Finalement, c’est le fond du film auquel il n’est pas facile d’adhérer. Même si on peut comprendre le chagrin, le désarroi et surtout la colère de José, cette vengeance qu’il exécute ne semble lui apporter aucun réconfort. Au contraire, il semble presque la subir, comme un devoir qu’il doit accomplir presque malgré lui. Il ne devrait se venger que du seul assassin de sa fiancée
mais comme il n’arrive pas à savoir lequel est passé à l’acte, il se sent « obligé » de tous les liquider, sans chercher à savoir si l’homme qui le supplie à quelque chose à lui apprendre, ou s’il mérite un gramme de rédemption.

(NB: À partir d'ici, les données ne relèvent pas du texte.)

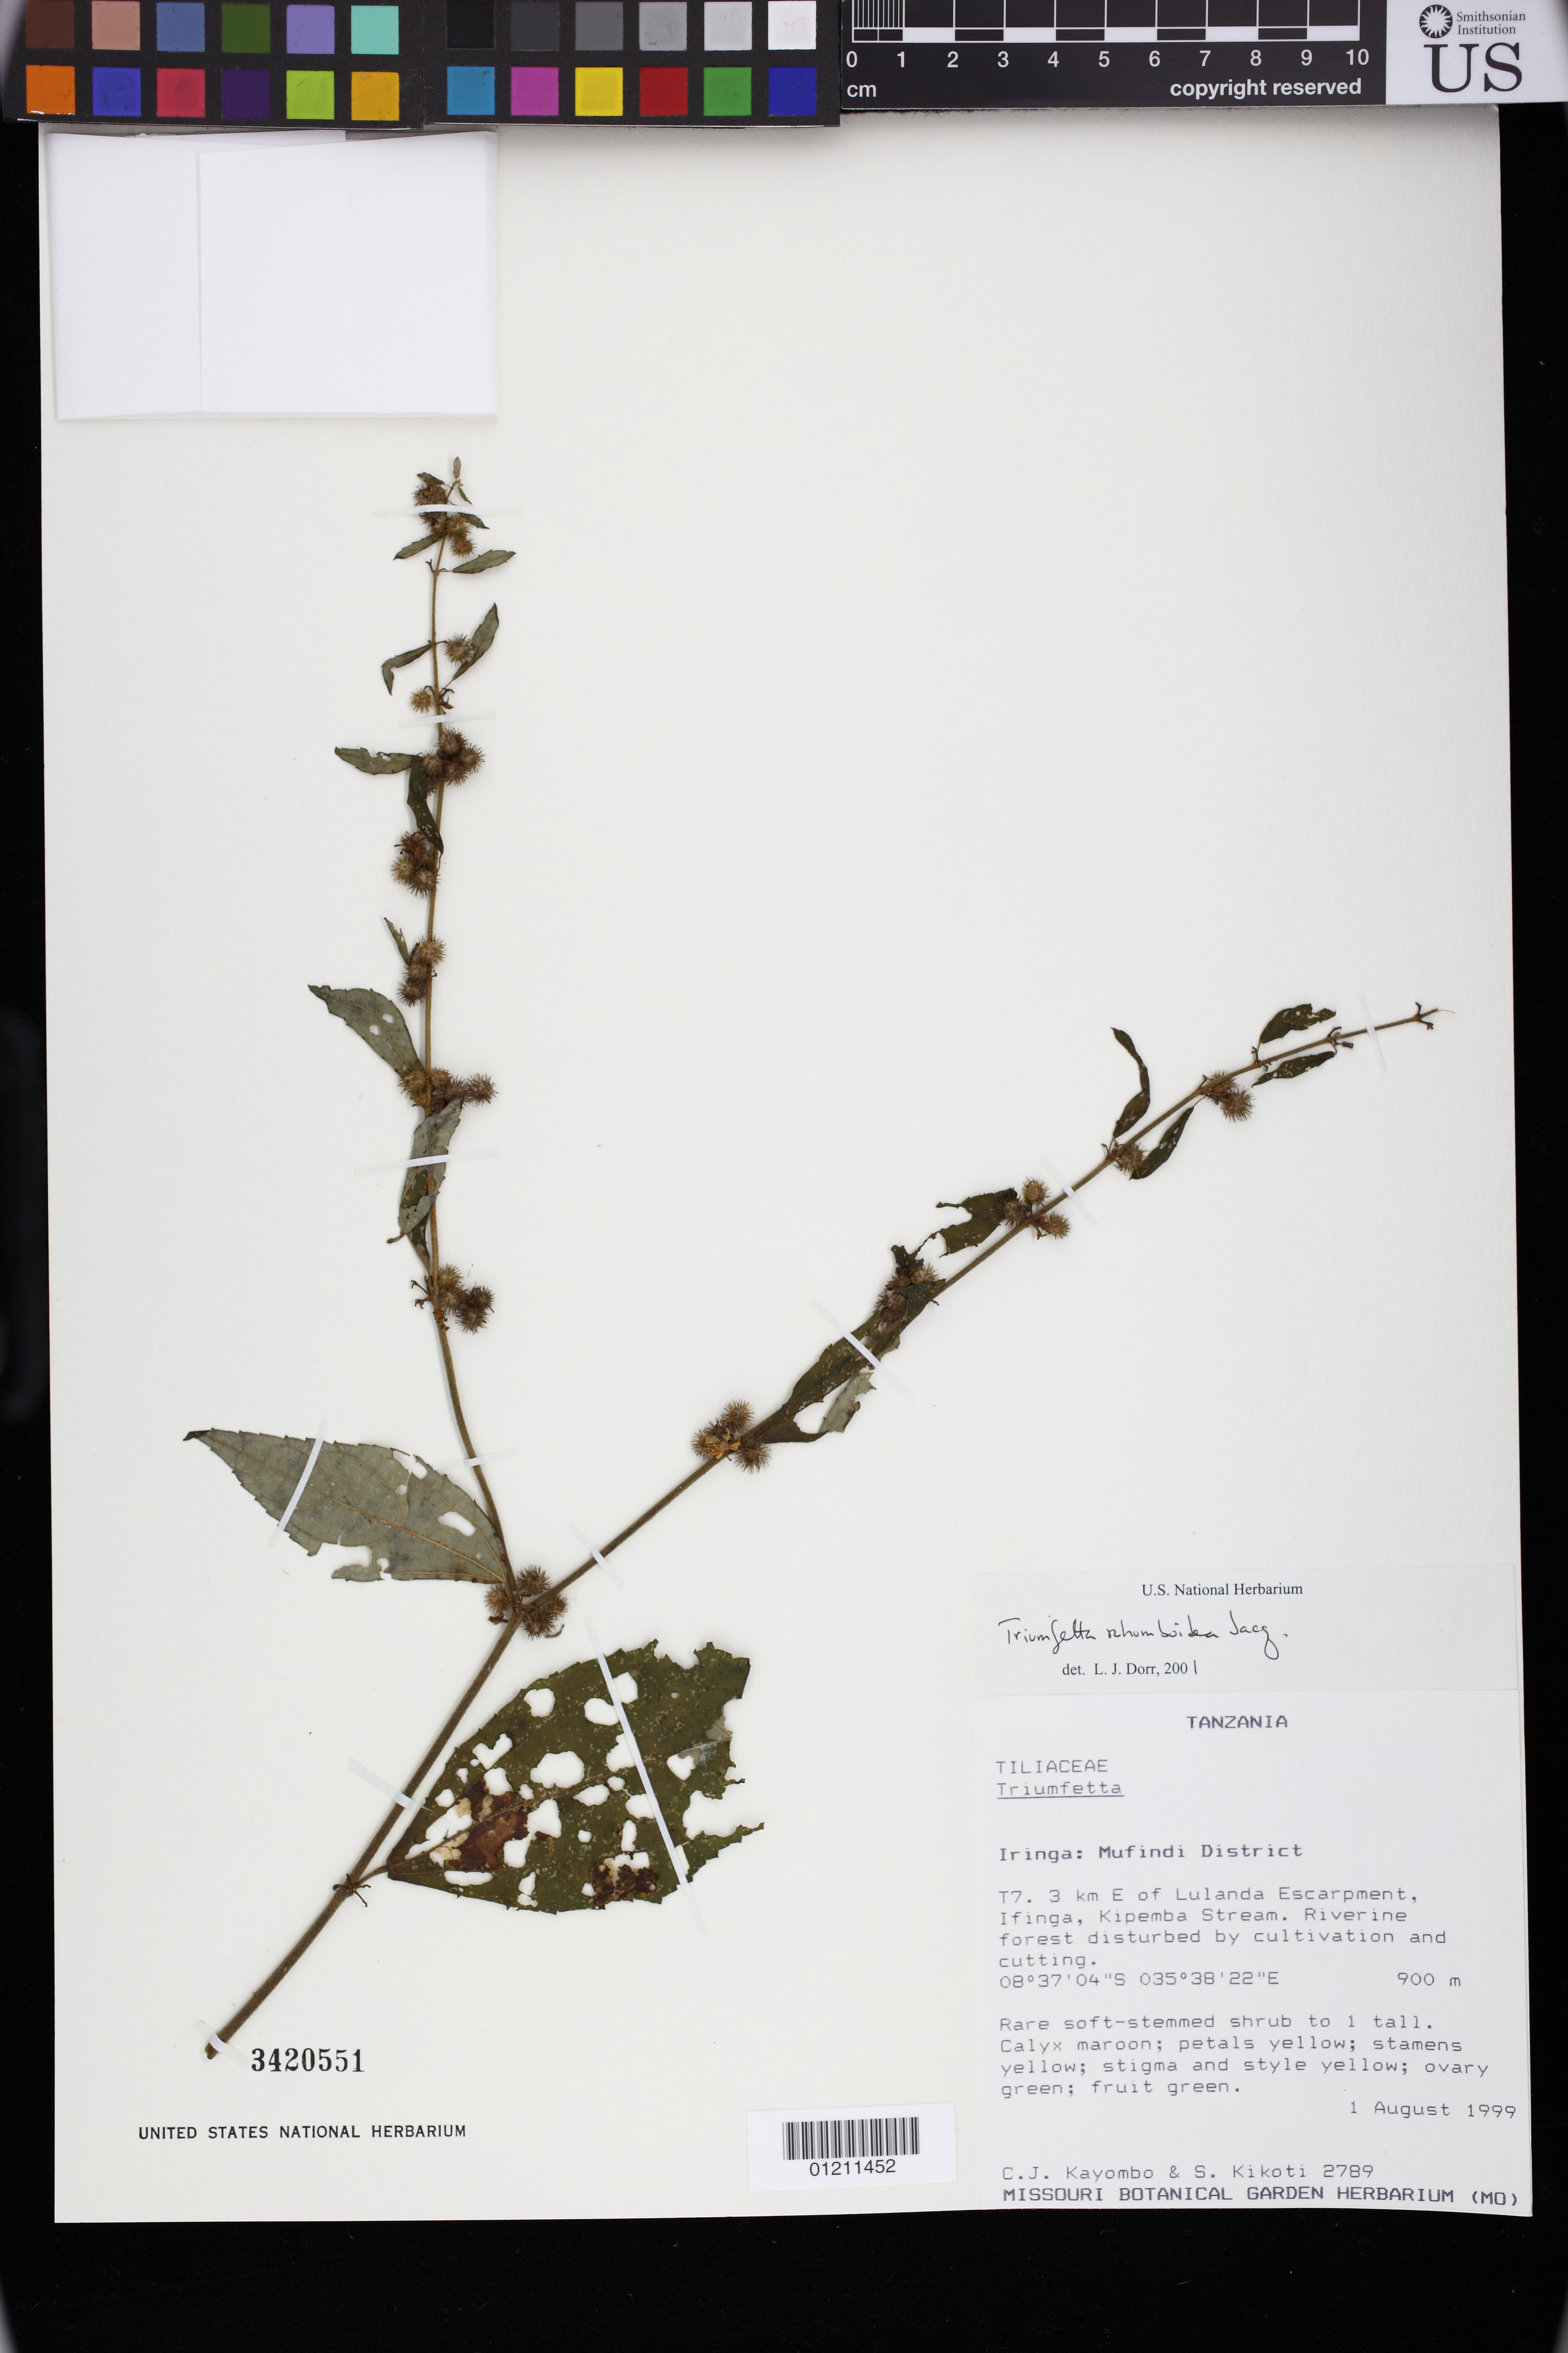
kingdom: Plantae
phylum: Tracheophyta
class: Magnoliopsida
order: Malvales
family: Malvaceae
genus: Triumfetta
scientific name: Triumfetta rhomboidea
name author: Jacq.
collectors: C. J. Kayombo & S. Kikoti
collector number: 2789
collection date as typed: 08 Jan 1999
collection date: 1999-01-08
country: Tanzania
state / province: Iringa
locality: Iringa: Mufindi District. T7. 3 km E of Lulanda Escarpment, Ifinga, Kipemba Stream. Riverine forest disturbed by cultivation and cutting.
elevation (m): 900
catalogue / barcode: US 3420551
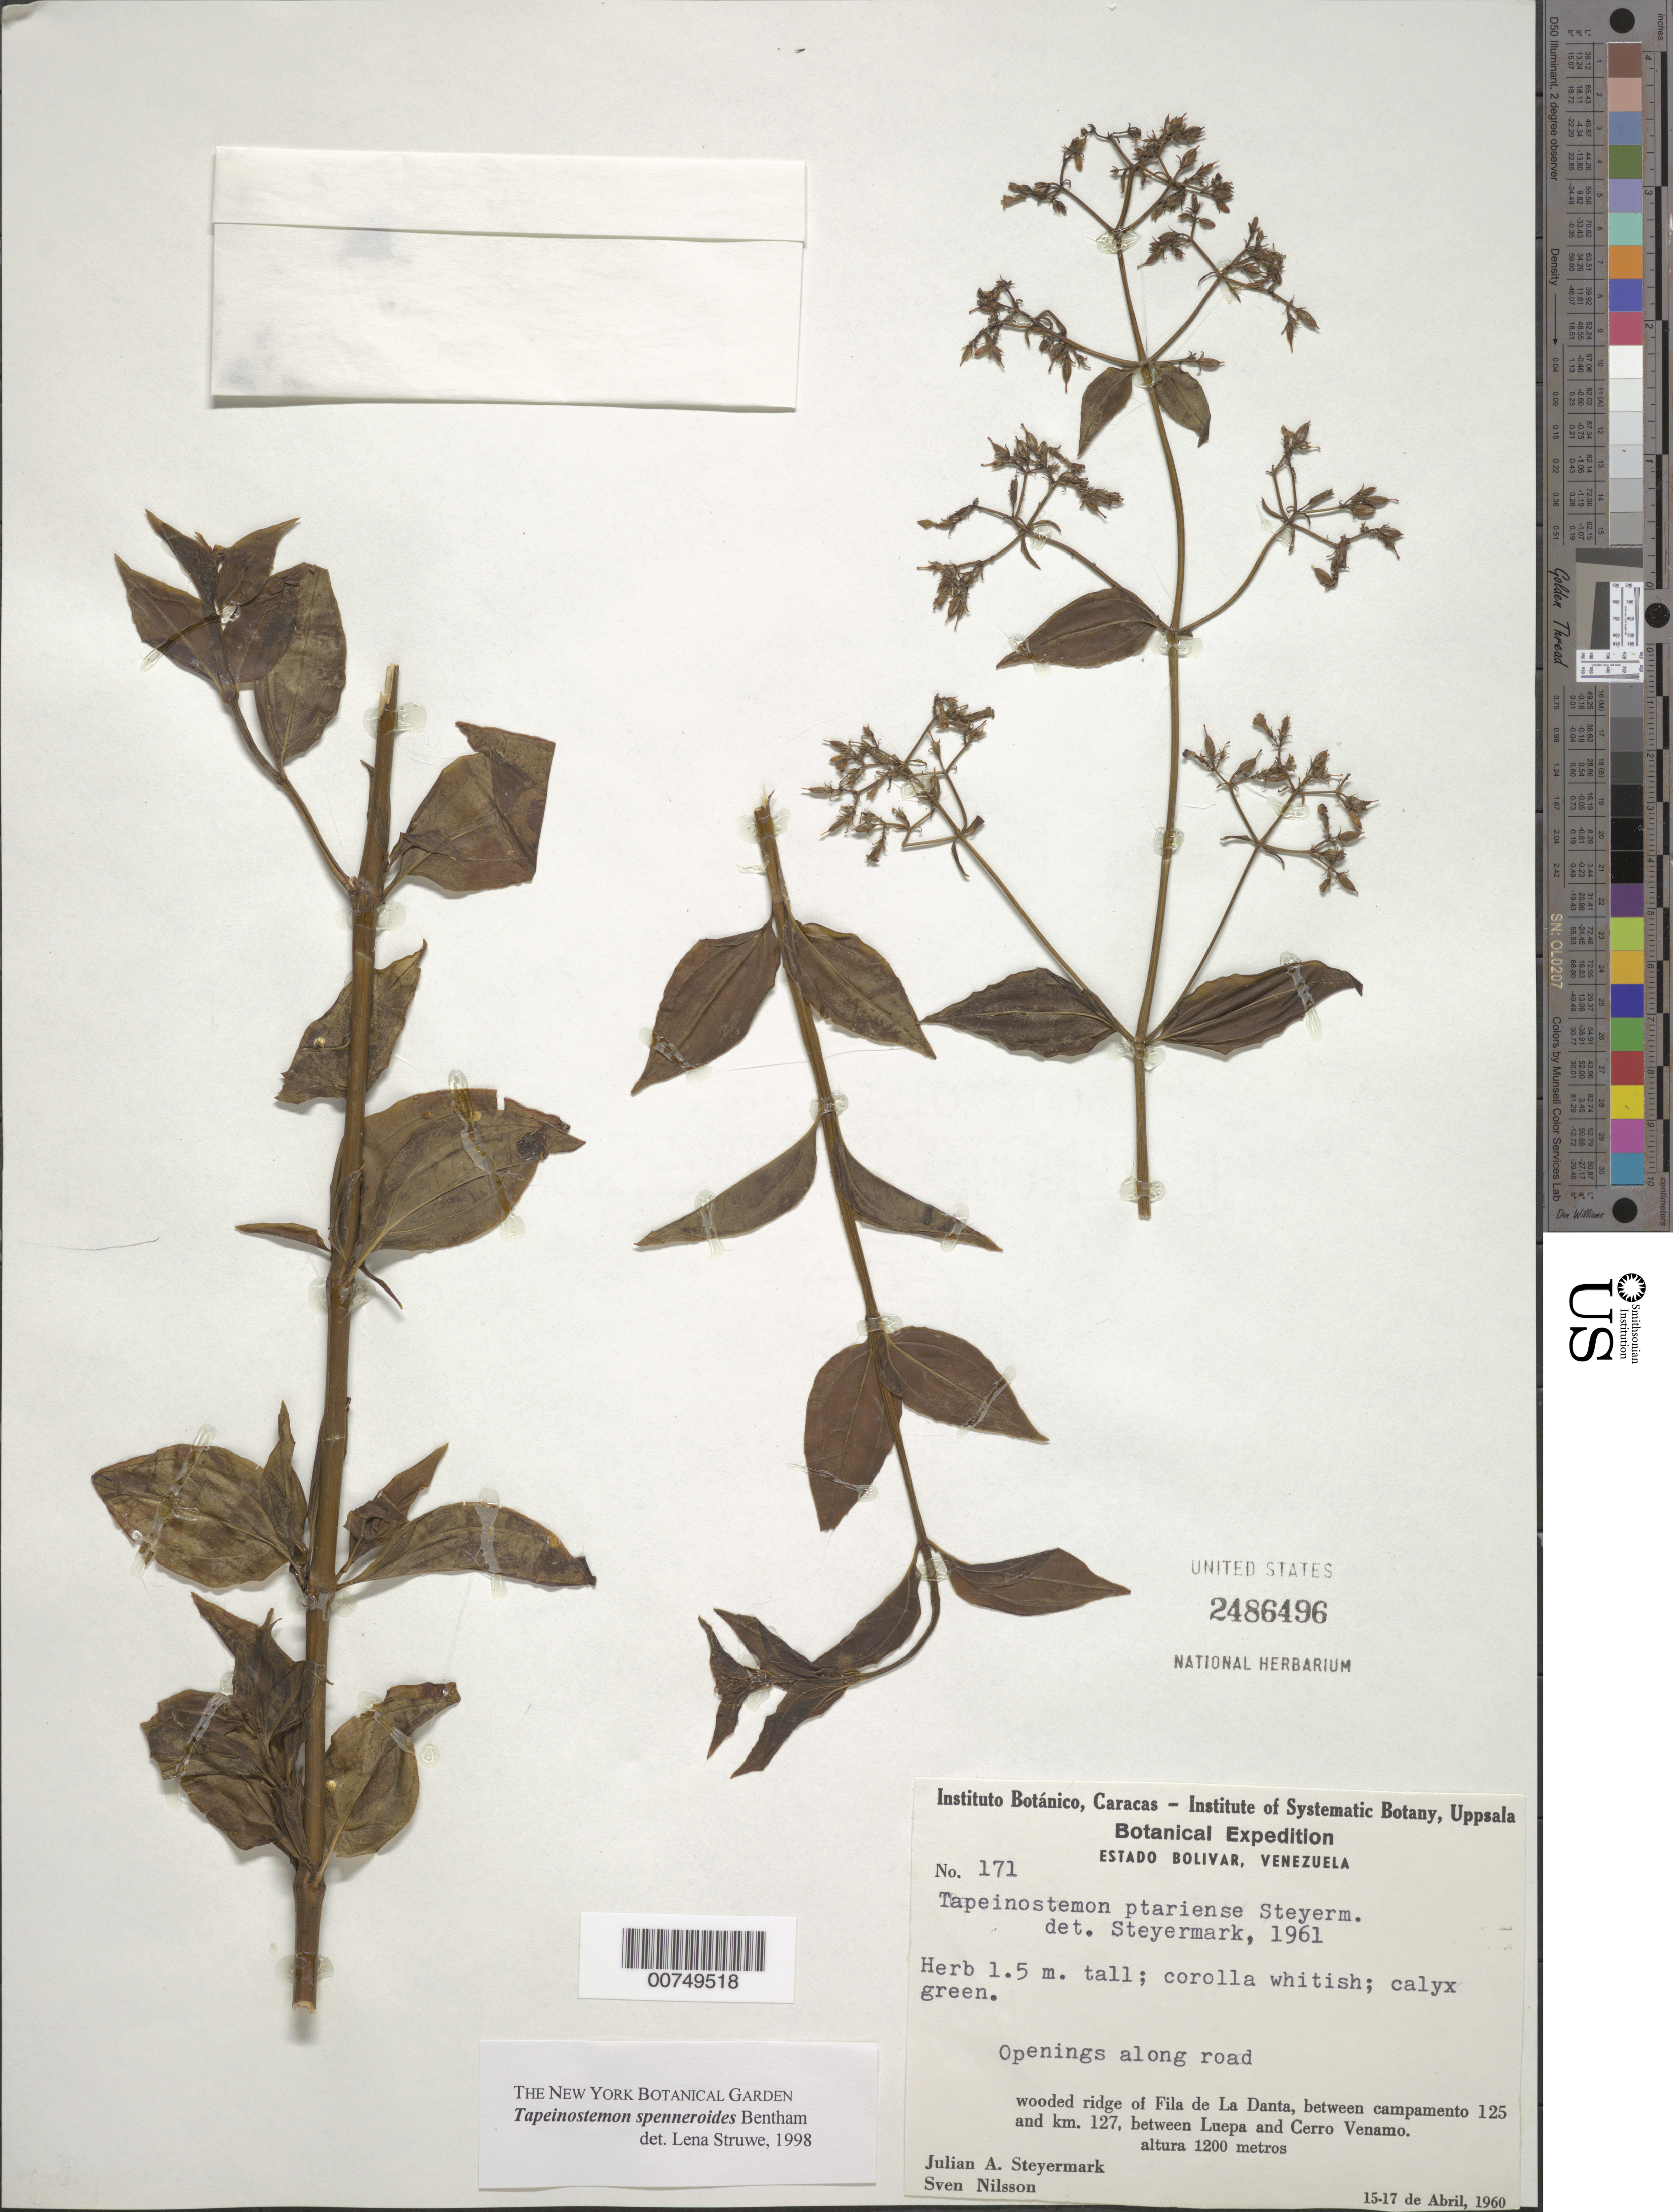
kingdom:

José est devenu une machine, qui utilise les gens pour ce qui est devenu le seul but de sa vie. Le film se termine de façon ultra brutale, sans que l’on sache ce que José va devenir. Va-t-il se supprimer, reprendre sa vie (mais quelle vie ?), se faire arrêter ? Il se moque bien d’avoir laissé des témoins, des indices, des preuves derrière lui, il ne cherche pas à tuer avec discrétion, au contraire même, cette volonté de tuer au grand jour montre bien qu’il n’a aucune intention de se soustraire à son destin : mourir à son tour ou bien se faire arrêter. Peu lui importe puisque selon toute vraisemblance, il est mort depuis 8 ans. De ce point de vue, le scénario est efficace, il montre bien que cette épopée violente a été préparée pendant 8 ans par un homme aussi déterminé qu’il était sans espoir. Il n’y a pas beaucoup d’originalité dans cette histoire de vengeance, pas de rebondissement, pas tellement de profondeur psychologique (pas autant qu’on aurait pu l’espérer) juste une course violente vers nulle part. Je l’ai dit, « La colère d’un homme patient » relève davantage du western que du thriller ou du polar. D’ailleurs même son affiche fait penser plus à un western de Sergio Leone qu’à un thriller. C’est un peu frustrant d’ailleurs, cette volonté de faire un film un peu monolithique, là où il y aurait eu matière à construire une intrigue plus foisonnante, avec des personnages plus fouillé, et même des seconds rôles plus travaillés. « La colère d’un homme patient » est un film intéressant, avec du caractère, techniquement maitrisé mais sec comme un coup de fouet : pas sur, au bout du compte, qu’il contente les amateurs de polars.